Among the lines of the data, copy those that hold "unique".

(RECORD EXCERPTS)

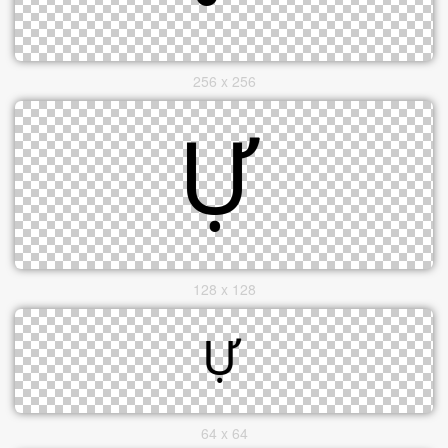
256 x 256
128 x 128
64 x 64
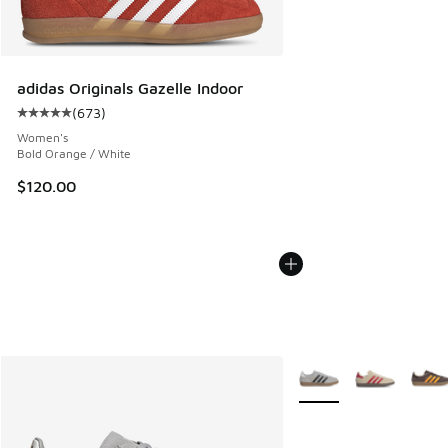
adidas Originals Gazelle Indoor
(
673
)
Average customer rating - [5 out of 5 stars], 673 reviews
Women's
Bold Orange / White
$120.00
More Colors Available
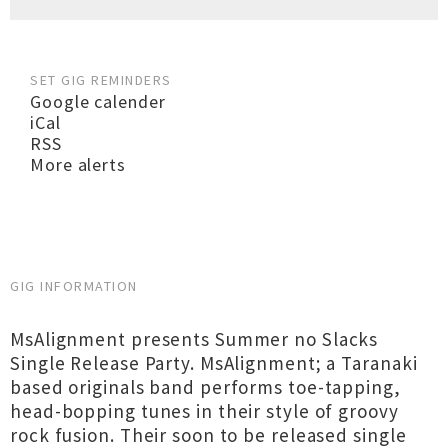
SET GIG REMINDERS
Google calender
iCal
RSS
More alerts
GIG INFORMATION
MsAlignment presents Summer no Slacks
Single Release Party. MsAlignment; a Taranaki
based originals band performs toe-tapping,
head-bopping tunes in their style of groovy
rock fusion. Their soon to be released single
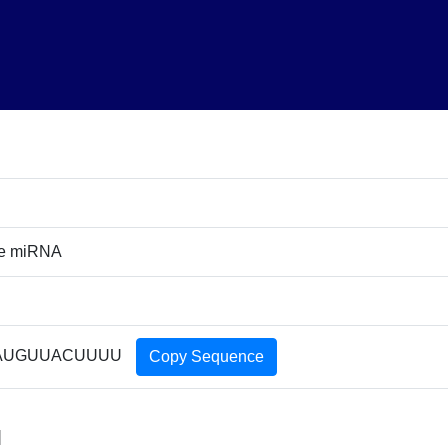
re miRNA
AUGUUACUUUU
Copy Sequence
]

(End RECORD EXCERPTS)
(RECORD EXCERPTS)

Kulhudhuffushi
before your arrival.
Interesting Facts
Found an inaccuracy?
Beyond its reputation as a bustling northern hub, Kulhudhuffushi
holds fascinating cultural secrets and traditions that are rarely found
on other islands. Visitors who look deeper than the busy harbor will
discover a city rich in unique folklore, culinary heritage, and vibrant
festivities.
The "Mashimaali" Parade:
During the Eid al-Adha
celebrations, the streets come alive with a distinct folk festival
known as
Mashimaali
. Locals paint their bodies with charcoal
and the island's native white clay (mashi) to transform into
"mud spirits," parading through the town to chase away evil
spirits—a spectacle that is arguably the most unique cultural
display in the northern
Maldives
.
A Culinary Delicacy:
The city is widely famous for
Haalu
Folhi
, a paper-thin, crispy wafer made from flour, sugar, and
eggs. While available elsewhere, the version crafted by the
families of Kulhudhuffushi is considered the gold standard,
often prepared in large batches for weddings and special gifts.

(End RECORD EXCERPTS)

**SOLUTION TO THE PROBLEM**
discover a city rich in unique folklore, culinary heritage, and vibrant
spirits—a spectacle that is arguably the most unique cultural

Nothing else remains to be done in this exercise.